[TASK INPUTS Boundary: Start]

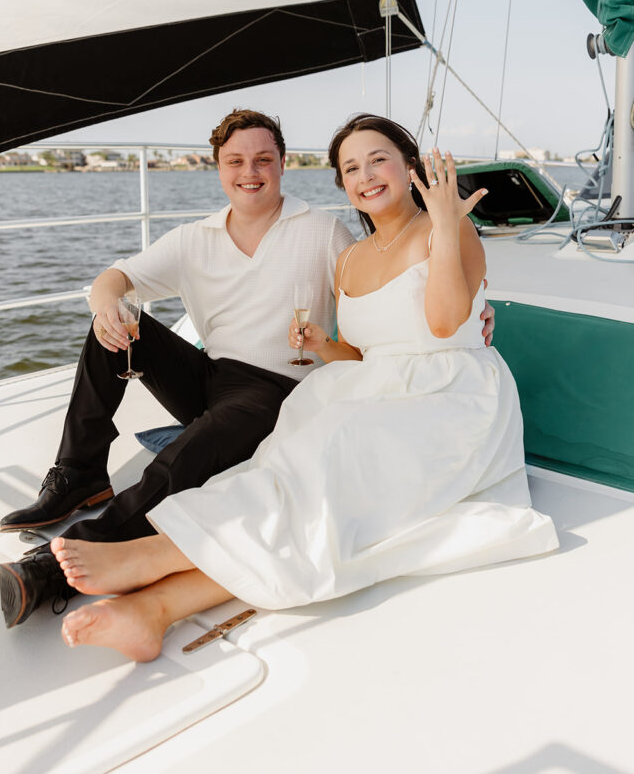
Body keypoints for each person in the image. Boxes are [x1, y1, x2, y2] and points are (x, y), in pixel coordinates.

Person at [47, 113, 557, 662]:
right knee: (290, 480)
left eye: (378, 159)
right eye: (351, 167)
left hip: (451, 399)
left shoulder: (440, 227)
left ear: (409, 167)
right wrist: (322, 345)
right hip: (372, 386)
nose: (366, 175)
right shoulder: (352, 258)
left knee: (324, 458)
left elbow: (442, 323)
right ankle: (141, 591)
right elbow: (366, 352)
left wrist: (446, 227)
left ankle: (153, 564)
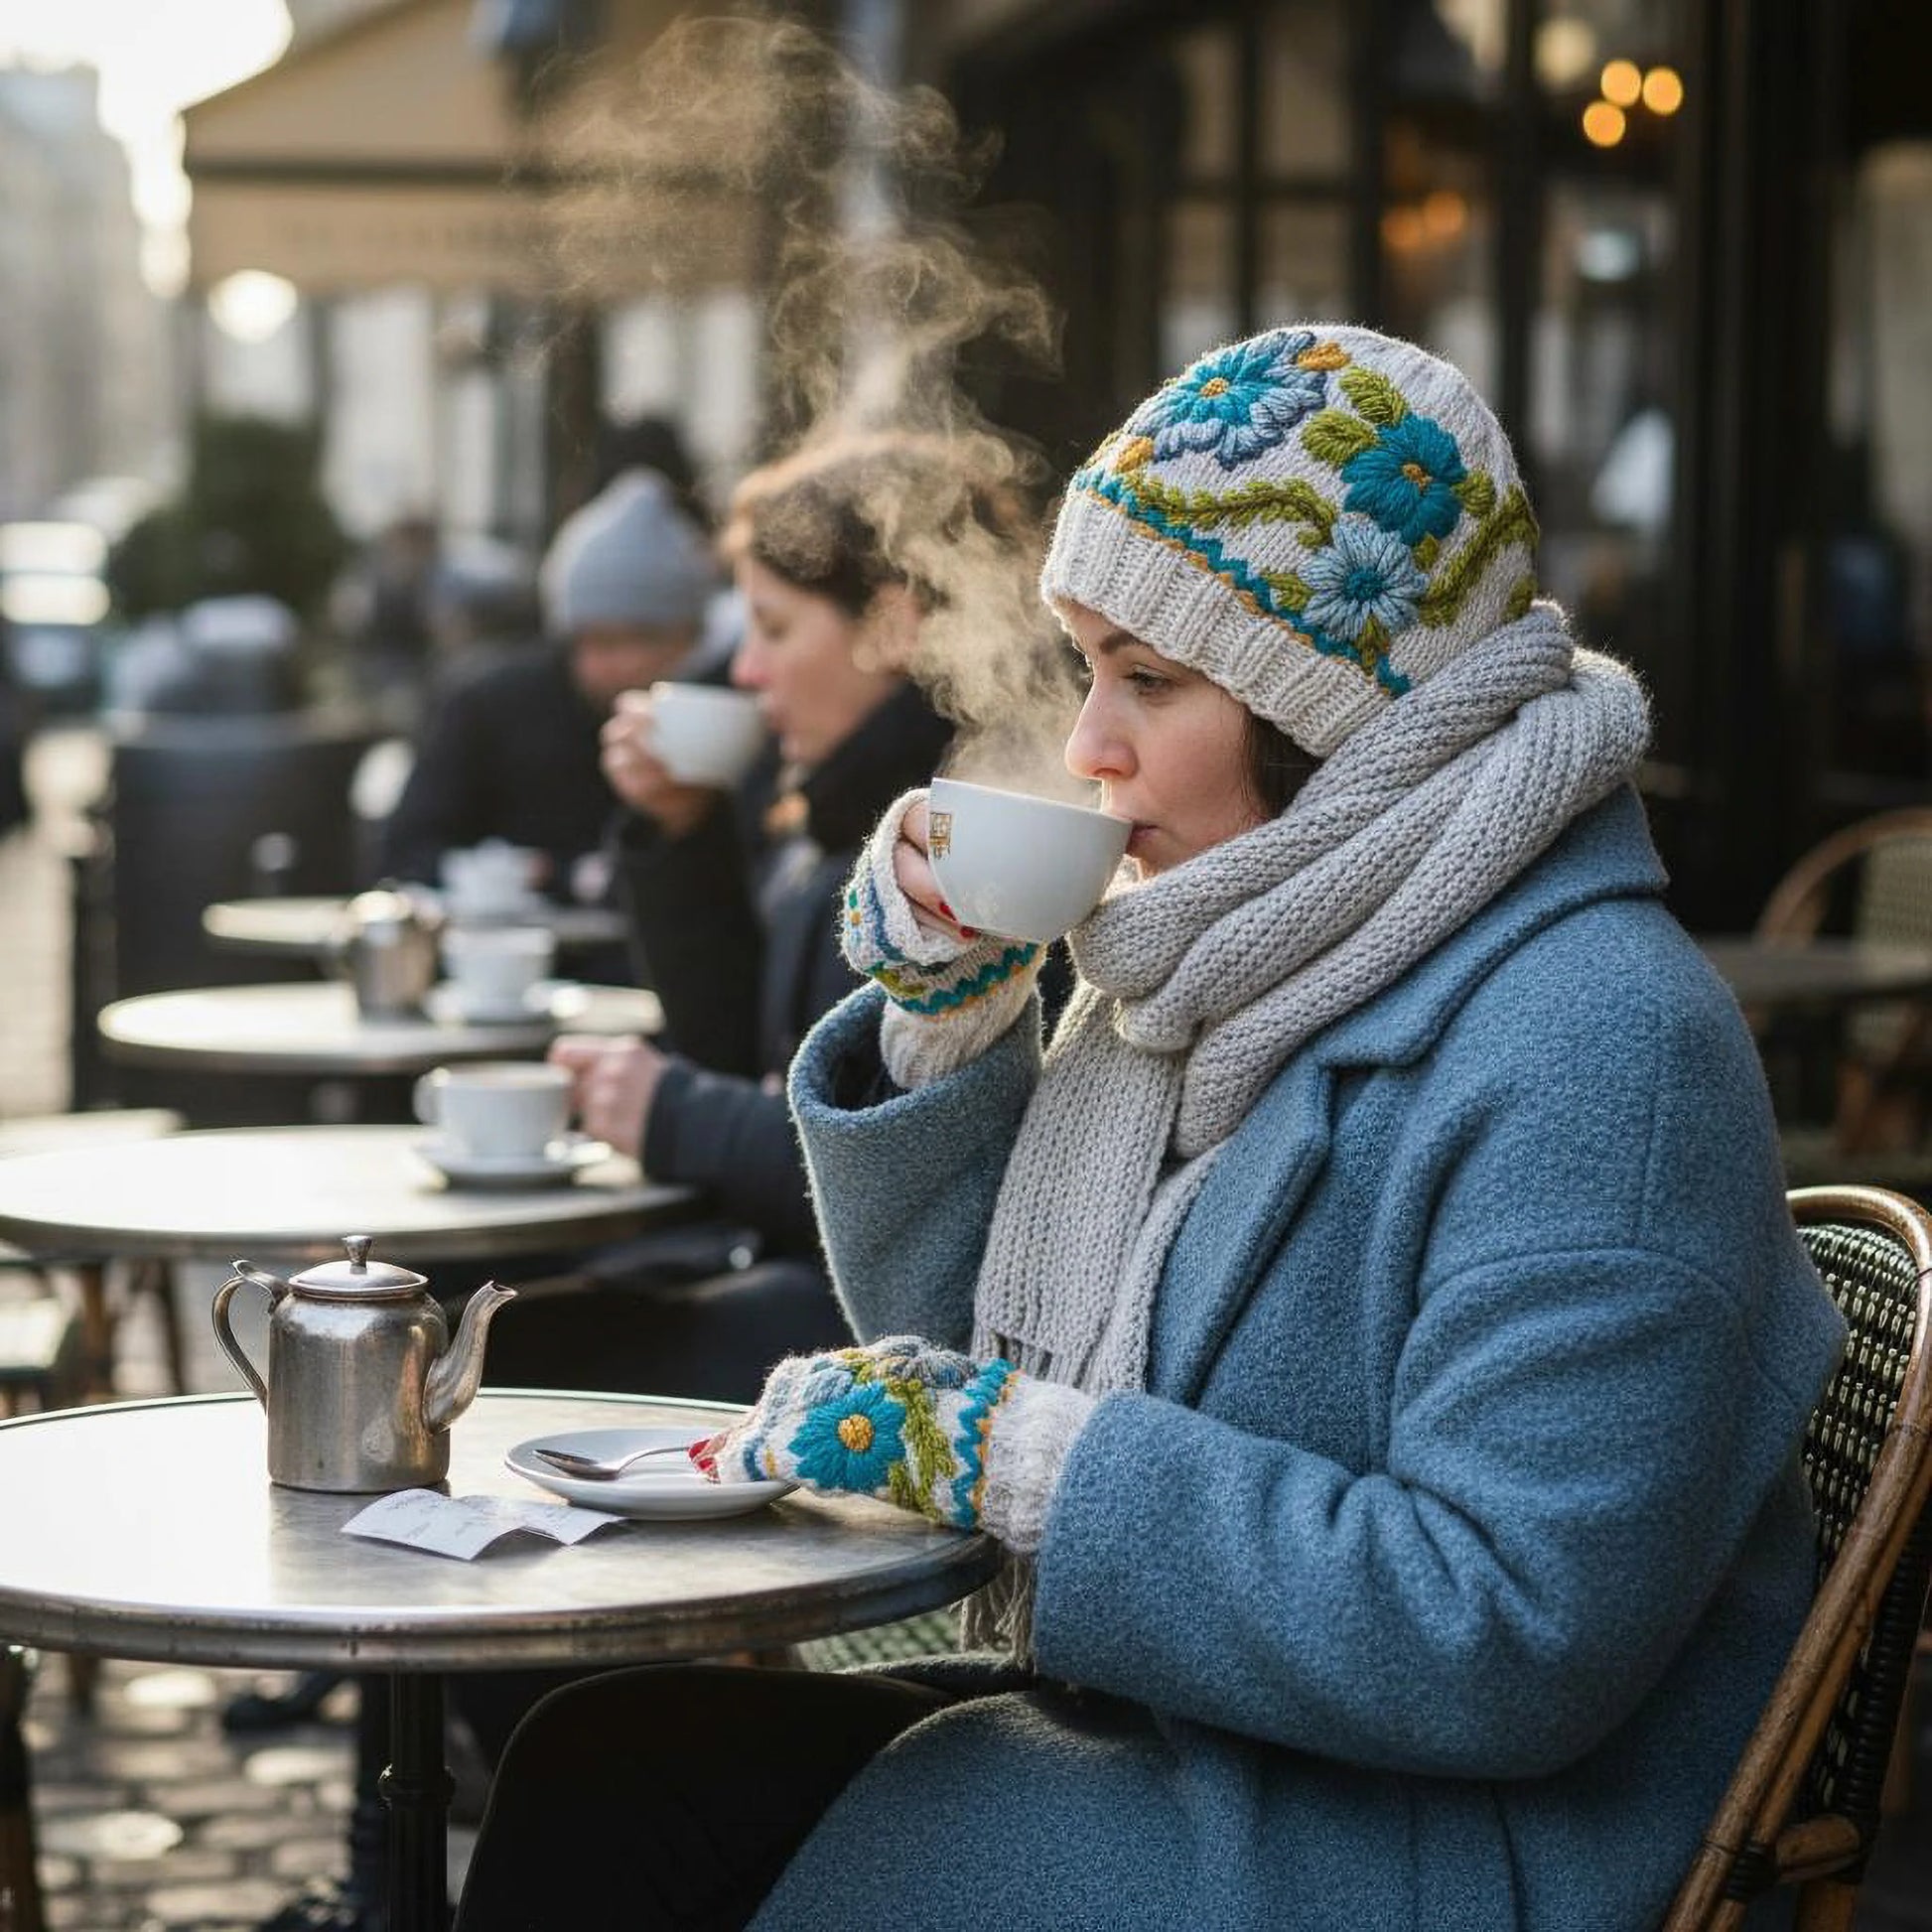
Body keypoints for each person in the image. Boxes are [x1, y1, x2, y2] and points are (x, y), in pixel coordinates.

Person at [453, 325, 1846, 1932]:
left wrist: (1031, 1462)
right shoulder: (1231, 949)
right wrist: (950, 1015)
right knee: (607, 1758)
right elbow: (975, 1340)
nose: (1089, 745)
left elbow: (1504, 1642)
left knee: (647, 1825)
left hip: (1446, 1848)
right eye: (1086, 666)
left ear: (1339, 710)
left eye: (1150, 681)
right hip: (1218, 1749)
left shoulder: (1602, 1044)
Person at [480, 431, 1023, 1406]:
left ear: (891, 624)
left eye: (772, 628)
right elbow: (740, 1047)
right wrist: (677, 831)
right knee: (464, 1312)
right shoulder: (830, 805)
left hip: (885, 1349)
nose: (743, 671)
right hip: (795, 1288)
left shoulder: (969, 833)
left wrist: (678, 1115)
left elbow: (925, 1180)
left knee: (486, 1357)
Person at [376, 465, 717, 910]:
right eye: (587, 640)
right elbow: (406, 854)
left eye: (634, 639)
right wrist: (530, 877)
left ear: (687, 637)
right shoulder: (491, 707)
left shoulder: (719, 715)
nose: (607, 664)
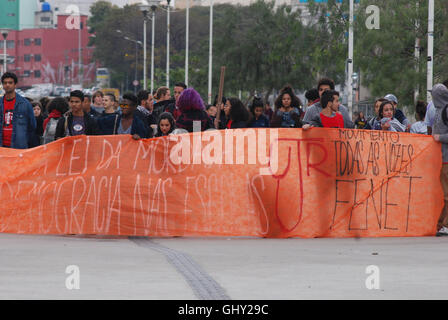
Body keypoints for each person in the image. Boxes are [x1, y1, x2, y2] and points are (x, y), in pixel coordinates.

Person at [0, 72, 36, 149]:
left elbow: (32, 126)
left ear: (15, 85)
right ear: (2, 85)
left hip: (18, 148)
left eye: (10, 83)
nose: (7, 85)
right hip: (2, 148)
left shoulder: (25, 104)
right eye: (5, 83)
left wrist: (24, 141)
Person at [430, 83, 448, 236]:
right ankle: (441, 224)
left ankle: (445, 224)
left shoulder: (446, 111)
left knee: (447, 193)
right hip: (440, 159)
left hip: (446, 159)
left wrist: (440, 137)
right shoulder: (438, 111)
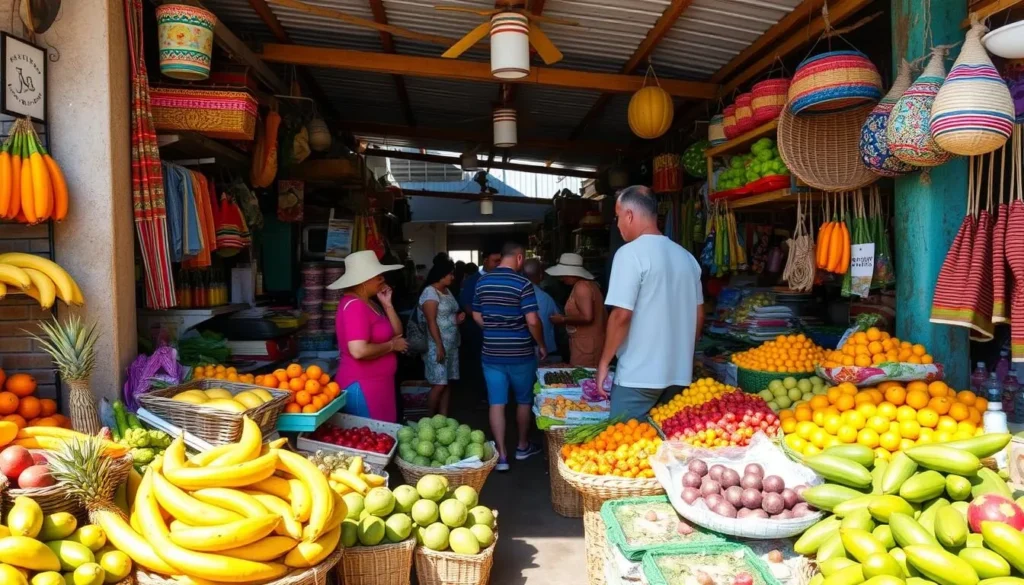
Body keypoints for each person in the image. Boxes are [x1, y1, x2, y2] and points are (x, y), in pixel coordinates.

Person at [596, 186, 704, 420]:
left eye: (617, 217)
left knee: (626, 439)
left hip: (638, 377)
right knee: (666, 438)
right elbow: (699, 316)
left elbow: (621, 315)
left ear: (629, 215)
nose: (618, 225)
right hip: (679, 377)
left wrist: (604, 362)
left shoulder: (629, 254)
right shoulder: (688, 258)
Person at [473, 242, 546, 470]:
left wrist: (492, 330)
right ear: (520, 258)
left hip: (491, 353)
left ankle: (502, 456)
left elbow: (476, 314)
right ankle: (522, 446)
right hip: (520, 353)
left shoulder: (482, 281)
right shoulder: (523, 284)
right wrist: (541, 343)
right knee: (523, 401)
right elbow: (532, 320)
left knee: (496, 403)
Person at [329, 250, 409, 423]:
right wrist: (392, 346)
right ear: (364, 280)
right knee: (370, 435)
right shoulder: (354, 305)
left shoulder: (369, 303)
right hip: (363, 385)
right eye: (378, 276)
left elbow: (397, 334)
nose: (383, 279)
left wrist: (388, 305)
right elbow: (358, 350)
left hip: (379, 384)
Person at [419, 258, 464, 415]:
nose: (453, 277)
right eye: (450, 274)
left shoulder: (447, 291)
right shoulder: (430, 292)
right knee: (439, 384)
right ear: (441, 274)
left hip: (451, 345)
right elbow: (431, 321)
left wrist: (457, 320)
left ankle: (443, 417)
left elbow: (446, 315)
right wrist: (439, 346)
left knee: (446, 382)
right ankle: (429, 417)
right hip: (437, 346)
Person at [547, 252, 607, 367]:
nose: (562, 278)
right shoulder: (590, 285)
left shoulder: (582, 287)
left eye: (564, 274)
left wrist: (562, 319)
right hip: (586, 343)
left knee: (582, 374)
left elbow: (587, 317)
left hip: (587, 346)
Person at [523, 258, 562, 363]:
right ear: (540, 276)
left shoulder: (514, 293)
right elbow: (557, 318)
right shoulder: (546, 298)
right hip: (544, 349)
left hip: (519, 349)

[TASK INPUTS Boundary: End]

→ ASSIGNMENT
From the first line through the line with "left eye: (10, 83)", output those lines of the entries above exactly, and nothing else, with the pictures left out.

→ TASK RESPONSE
Body keypoints for each person in the image. Boxes are [x1, y1, x2, y2] and points are (x, y), in pixel coordinates.

Person at [47, 113, 557, 662]:
right knee: (290, 480)
left eye: (378, 159)
right eye: (351, 167)
left hip: (451, 399)
left shoulder: (440, 227)
left ear: (409, 167)
right wrist: (322, 345)
right hip: (372, 386)
nose: (366, 175)
right shoulder: (352, 258)
left knee: (324, 458)
left elbow: (442, 323)
right ankle: (141, 591)
right elbow: (366, 352)
left wrist: (446, 227)
left ankle: (153, 564)
Body keypoints for each person in the image. Boxes are [x1, y1, x2, y2] and points are (x, y), in pixel coordinates.

Person at [453, 325, 1846, 1932]:
left wrist: (1031, 1462)
right shoulder: (1231, 949)
right wrist: (950, 1015)
right knee: (607, 1758)
right elbow: (975, 1340)
nose: (1089, 745)
left elbow: (1504, 1642)
left knee: (647, 1825)
left hip: (1446, 1848)
right eye: (1086, 666)
left ear: (1339, 710)
left eye: (1150, 681)
right hip: (1218, 1749)
left shoulder: (1602, 1044)
Person at [480, 431, 1023, 1406]:
left ear: (891, 624)
left eye: (772, 628)
right elbow: (740, 1047)
right wrist: (677, 831)
right knee: (464, 1312)
right shoulder: (830, 805)
left hip: (885, 1349)
nose: (743, 671)
right hip: (795, 1288)
left shoulder: (969, 833)
left wrist: (678, 1115)
left elbow: (925, 1180)
left knee: (486, 1357)
Person at [376, 465, 717, 910]:
right eye: (587, 640)
right elbow: (406, 854)
left eye: (634, 639)
right wrist: (530, 877)
left ear: (687, 637)
right shoulder: (491, 707)
left shoulder: (719, 715)
nose: (607, 664)
Body keypoints for each person in the image. Boxes are [x1, y1, x2, y2] and points are (x, y), in pixel coordinates.

Person at [0, 72, 36, 149]:
left elbow: (32, 126)
left ear: (15, 85)
right ear: (2, 85)
left hip: (18, 148)
left eye: (10, 83)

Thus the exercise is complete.